The story so far: Reports of Twitter cutting half of its staff globally, and almost all in India, a week after Elon Musk took the reins of the micro-blogging platform may have overshadowed a much gloomier tech talent landscape. Several large technology firms have already paused hiring and, in some cases, companies are laying off employees as macroeconomic headwinds and tight business budgets are making them restructure their business processes and talent needs. Earlier this month, Amazon said it was pausing hiring in its corporate function.
Why are companies laying off employees?
Apple’s CEO Tim Cook recently told investors that the company would “continue to hire people and invest in areas, but we are being more deliberate in doing so.” A new report by Business Insider said that the iPhone maker is freezing hiring for the next two quarters.
Despite the U.S. government’s support through the CHIPS Act to the semiconductor industry, Intel has decided to lay off employees in certain divisions. The chip maker, as part of its Q3 earnings, announced plans to cut about $3 billion in costs over the course of next year.

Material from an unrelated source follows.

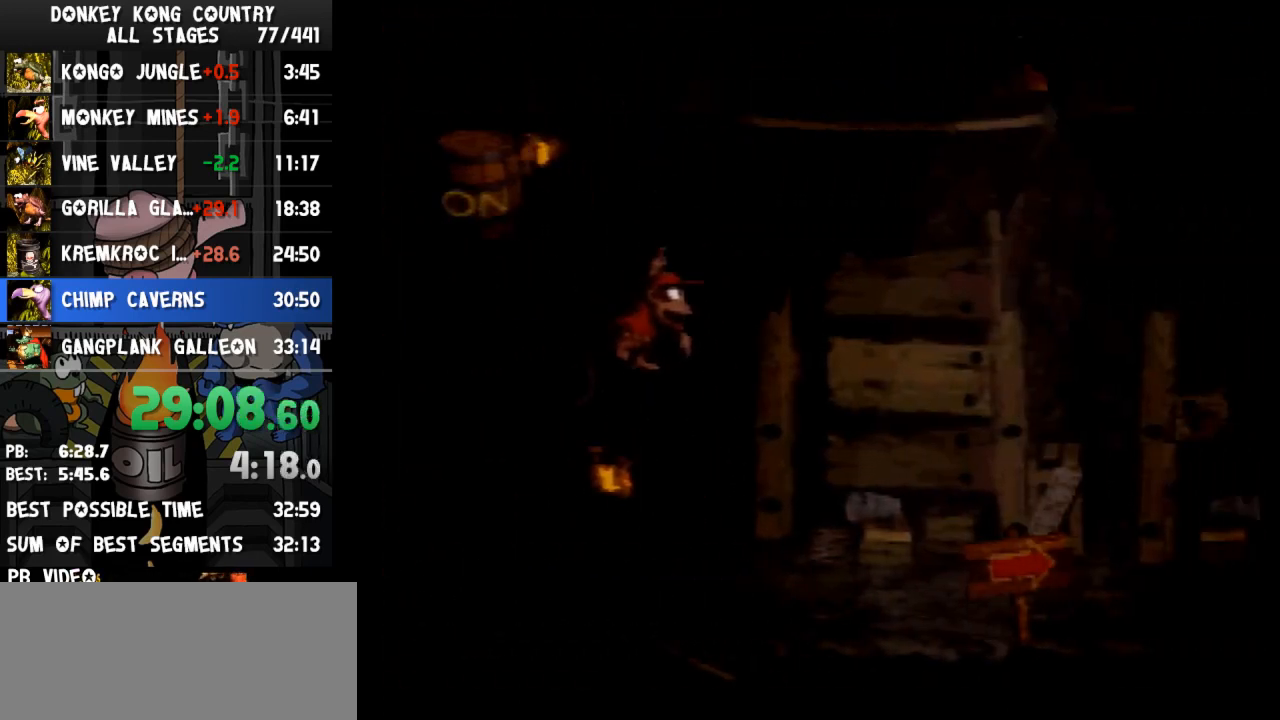
{"buttons": ["B", "Y", "DPAD_RIGHT"], "events": [[100, "Y", "up"], [167, "Y", "down"], [433, "B", "down"]]}
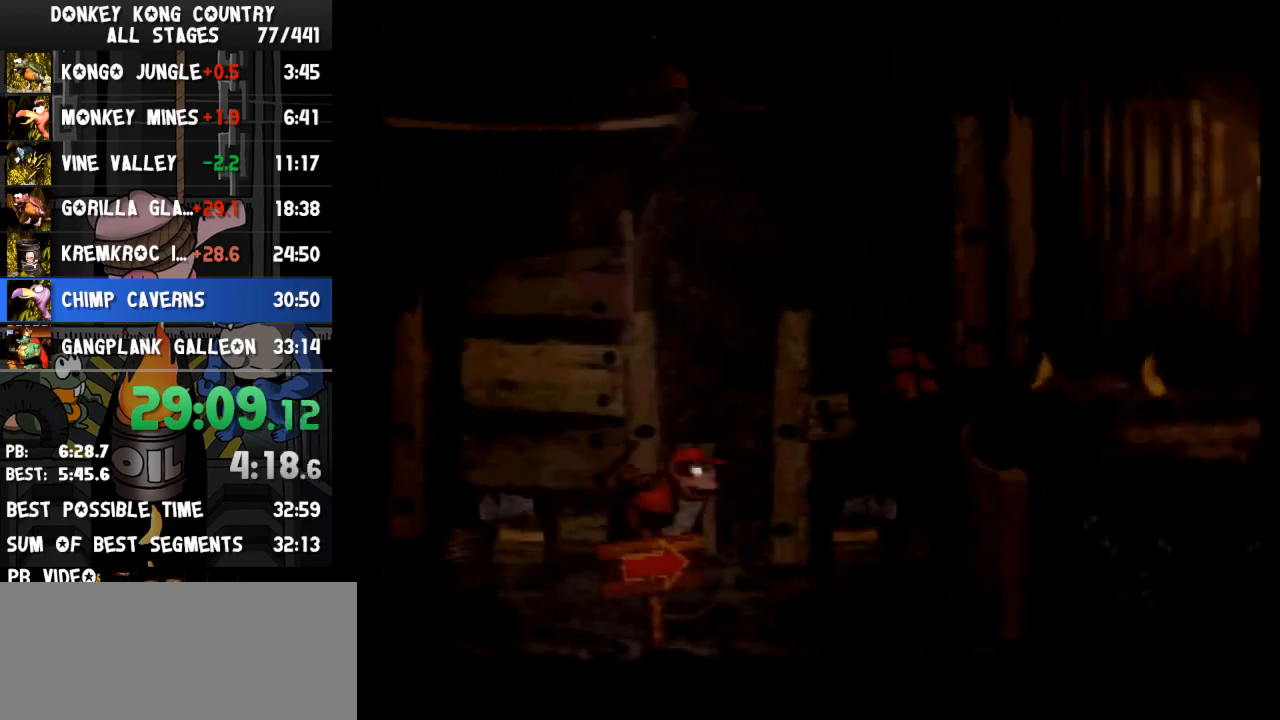
{"buttons": ["DPAD_RIGHT"], "events": [[467, "B", "up"], [467, "Y", "up"]]}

Social AR firm Snap Inc. is planning to cut a fifth of staff. In August, CEO Evan Spiegel told employees in a memo that the company would cut its workforce by over 1,000 workers. He cited bleak revenue projections and noted that a restructuring was needed for long-term success in a tight environment.
On Wednesday, Facebook’s parent company said it is laying off 11,000 employees. Just a year ago, after CEO Mark Zuckerberg renamed the company as Meta Platforms and took a plunge into the amorphous metaverse, the company made elaborate plans to hire 10,000 employees over five years in the European Union (EU) region. That plan seems to be put on the back-burner now as it prepares to cut discretionary spending and extend a hiring freeze for the next several months.
Is Apple behind tech companies’ decision to lay off employees?
Social media platforms like Meta and Snap have been hit by an update from Apple. The iPhone maker introduced an app tracking feature that lets users to opt out of apps that track them.
Facebook and Snap get a large proportion of their revenue from selling space for ads. And to make their platforms effective in placing relevant ads, they must collect and analyse user data. But Apple’s new feature has made it difficult for these firms to push targeted ads. According to some estimates, Facebook lost about $12 billion as a result of Apple’s app tracking feature.
What are the primary reasons?
In the case of chip makers like Intel and Qualcomm, the challenge comes from drop in sales of laptops and mobile devices. In its earnings call last week, Qualcomm cited the “rapid deterioration in demand and easing of supply constraints across the semiconductor industry have resulted in elevated channel inventory.”
For smartphone companies that typically end the year on a high note, the chip firm’s gloomy outlook is a cause for concern as Qualcomm does not expect the market to recover soon.
Higher inventory for chip makers, lower demand for handset manufacturers, loss in revenue from selling ad spaces for social platforms, and uncertain long-term bets like the metaverse have played a significant role in making large tech firms restructure their business practices. This has made them pause hiring in some cases, and in others swing the axe on talent.